WORK TO BE COMPLETED: Swap "PROJEKTOWANIE" for "ARANŻACJA" in the data from the line with "zienki. Jakie drzwi łazienkowe wybrać" up to and including the line with "kien lub drzwi", and give those lines back otherwise unchanged.

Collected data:
━━━━━━━━━━━━━━━━

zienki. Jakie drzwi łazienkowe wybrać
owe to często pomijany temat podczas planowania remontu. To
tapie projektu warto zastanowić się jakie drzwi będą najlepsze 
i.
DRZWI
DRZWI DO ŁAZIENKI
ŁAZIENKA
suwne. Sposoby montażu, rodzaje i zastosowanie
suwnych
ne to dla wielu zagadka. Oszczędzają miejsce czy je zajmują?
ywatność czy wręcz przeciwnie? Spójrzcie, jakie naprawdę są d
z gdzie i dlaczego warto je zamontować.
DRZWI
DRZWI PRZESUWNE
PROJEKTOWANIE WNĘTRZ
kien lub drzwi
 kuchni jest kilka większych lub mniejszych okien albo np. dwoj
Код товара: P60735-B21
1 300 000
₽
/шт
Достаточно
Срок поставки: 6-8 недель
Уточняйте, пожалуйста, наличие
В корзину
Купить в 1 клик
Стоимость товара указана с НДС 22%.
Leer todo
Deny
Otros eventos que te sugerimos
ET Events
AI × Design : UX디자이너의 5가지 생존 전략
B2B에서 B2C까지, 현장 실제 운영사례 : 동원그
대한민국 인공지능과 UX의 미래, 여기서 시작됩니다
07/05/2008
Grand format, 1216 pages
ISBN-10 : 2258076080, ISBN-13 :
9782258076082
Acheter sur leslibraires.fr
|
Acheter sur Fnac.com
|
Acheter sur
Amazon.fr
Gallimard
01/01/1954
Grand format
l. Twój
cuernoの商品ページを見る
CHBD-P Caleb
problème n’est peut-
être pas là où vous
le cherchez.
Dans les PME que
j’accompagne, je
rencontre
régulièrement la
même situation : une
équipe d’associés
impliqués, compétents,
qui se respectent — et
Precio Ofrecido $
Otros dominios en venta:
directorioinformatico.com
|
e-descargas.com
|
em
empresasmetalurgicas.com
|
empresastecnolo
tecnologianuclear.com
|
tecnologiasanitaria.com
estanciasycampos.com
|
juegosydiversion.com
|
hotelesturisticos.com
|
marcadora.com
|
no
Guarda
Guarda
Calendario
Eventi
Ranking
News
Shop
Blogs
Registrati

━━━━━━━━━━━━━━━━

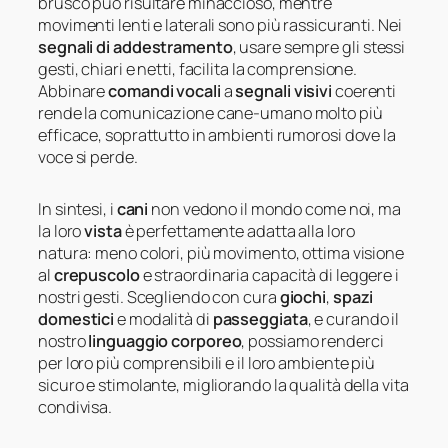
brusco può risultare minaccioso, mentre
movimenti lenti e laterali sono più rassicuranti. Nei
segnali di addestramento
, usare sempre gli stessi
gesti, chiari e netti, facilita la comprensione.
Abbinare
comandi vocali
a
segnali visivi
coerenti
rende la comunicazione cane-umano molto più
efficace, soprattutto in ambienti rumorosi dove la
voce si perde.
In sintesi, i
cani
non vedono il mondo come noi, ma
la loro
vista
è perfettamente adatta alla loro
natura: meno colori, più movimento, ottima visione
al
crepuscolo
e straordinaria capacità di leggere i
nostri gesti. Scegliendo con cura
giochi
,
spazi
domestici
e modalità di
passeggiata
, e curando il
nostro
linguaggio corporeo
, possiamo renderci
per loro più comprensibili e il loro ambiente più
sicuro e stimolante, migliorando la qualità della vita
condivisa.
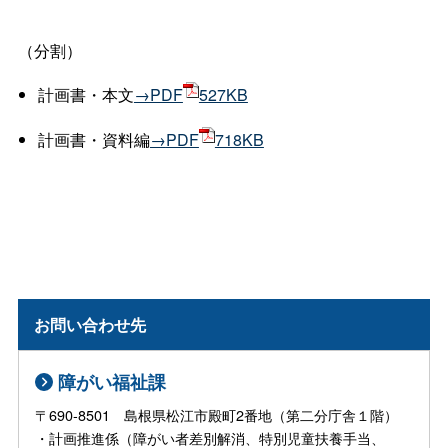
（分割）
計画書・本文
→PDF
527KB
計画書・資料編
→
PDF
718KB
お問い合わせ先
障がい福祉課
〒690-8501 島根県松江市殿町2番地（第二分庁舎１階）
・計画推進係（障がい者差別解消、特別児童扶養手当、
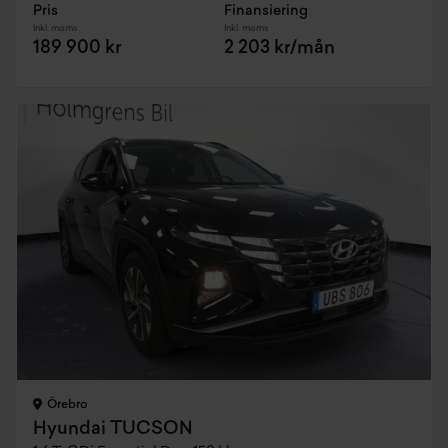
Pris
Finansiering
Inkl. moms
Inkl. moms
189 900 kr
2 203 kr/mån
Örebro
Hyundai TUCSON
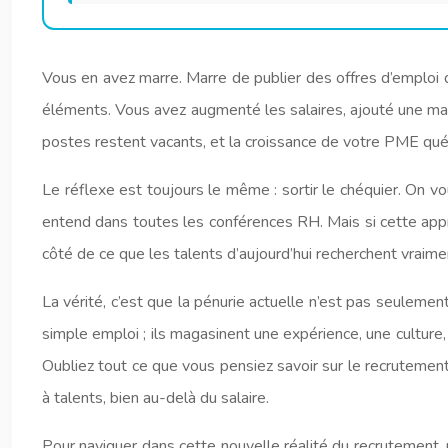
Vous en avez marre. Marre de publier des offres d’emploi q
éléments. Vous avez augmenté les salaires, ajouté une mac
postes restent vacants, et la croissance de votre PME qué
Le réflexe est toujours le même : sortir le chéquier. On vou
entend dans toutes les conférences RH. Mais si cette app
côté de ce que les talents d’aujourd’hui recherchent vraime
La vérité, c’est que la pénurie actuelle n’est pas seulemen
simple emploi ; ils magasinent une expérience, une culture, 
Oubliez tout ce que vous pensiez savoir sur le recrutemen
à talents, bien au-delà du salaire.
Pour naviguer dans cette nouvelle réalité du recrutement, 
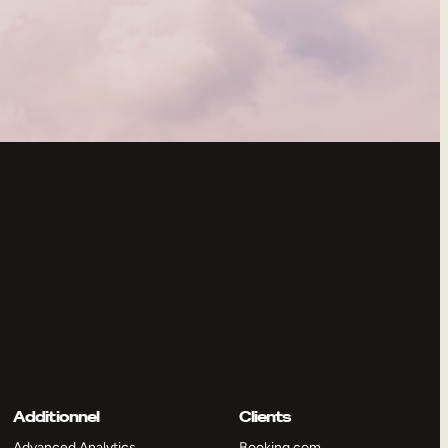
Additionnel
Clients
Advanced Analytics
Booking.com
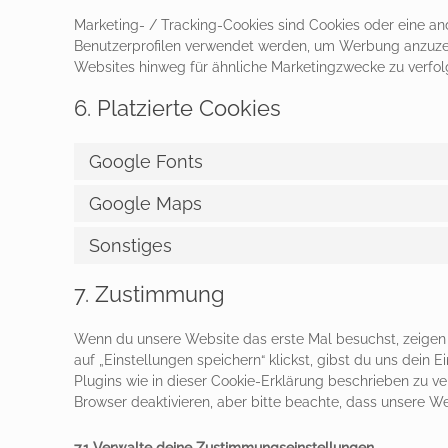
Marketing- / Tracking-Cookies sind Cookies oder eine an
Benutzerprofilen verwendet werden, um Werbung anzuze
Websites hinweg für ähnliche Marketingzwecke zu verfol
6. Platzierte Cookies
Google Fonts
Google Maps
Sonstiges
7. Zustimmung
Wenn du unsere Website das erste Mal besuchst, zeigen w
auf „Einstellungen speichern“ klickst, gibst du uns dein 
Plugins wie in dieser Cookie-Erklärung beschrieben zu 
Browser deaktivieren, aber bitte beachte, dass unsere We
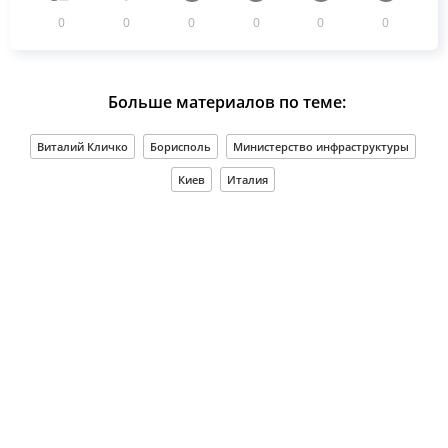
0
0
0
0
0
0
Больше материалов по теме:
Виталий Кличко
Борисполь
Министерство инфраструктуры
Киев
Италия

━━━━━━━━━━━━━━━━

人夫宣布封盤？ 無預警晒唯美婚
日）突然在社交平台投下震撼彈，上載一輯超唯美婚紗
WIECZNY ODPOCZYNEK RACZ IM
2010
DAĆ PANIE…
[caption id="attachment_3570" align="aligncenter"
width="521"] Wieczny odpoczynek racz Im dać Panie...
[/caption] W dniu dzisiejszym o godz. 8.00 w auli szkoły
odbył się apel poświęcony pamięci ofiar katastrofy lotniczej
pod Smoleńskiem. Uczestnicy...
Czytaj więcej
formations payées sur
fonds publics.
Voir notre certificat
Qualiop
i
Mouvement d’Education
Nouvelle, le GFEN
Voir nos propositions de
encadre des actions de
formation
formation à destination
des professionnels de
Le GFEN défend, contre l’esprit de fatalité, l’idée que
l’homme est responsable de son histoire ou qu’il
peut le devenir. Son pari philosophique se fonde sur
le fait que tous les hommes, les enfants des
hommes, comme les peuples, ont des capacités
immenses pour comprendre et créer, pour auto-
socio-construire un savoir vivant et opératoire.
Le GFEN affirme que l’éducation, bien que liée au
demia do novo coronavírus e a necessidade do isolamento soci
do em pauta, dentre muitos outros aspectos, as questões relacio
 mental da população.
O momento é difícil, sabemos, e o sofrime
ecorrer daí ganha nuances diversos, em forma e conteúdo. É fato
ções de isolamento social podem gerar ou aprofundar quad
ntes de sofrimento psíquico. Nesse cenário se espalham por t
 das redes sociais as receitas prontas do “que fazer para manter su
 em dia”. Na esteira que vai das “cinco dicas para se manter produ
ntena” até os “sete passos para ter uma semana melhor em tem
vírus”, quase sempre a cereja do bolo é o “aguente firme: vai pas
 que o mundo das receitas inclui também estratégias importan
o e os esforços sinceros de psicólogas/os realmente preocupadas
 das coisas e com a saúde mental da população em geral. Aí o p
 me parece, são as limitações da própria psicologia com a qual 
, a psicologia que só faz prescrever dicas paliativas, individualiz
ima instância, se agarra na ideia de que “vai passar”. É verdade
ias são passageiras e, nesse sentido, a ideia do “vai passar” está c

━━━━━━━━━━━━━━━━

EXERCISE ANSWER:
zienki. Jakie drzwi łazienkowe wybrać
owe to często pomijany temat podczas planowania remontu. To
tapie projektu warto zastanowić się jakie drzwi będą najlepsze 
i.
DRZWI
DRZWI DO ŁAZIENKI
ŁAZIENKA
suwne. Sposoby montażu, rodzaje i zastosowanie
suwnych
ne to dla wielu zagadka. Oszczędzają miejsce czy je zajmują?
ywatność czy wręcz przeciwnie? Spójrzcie, jakie naprawdę są d
z gdzie i dlaczego warto je zamontować.
DRZWI
DRZWI PRZESUWNE
ARANŻACJA WNĘTRZ
kien lub drzwi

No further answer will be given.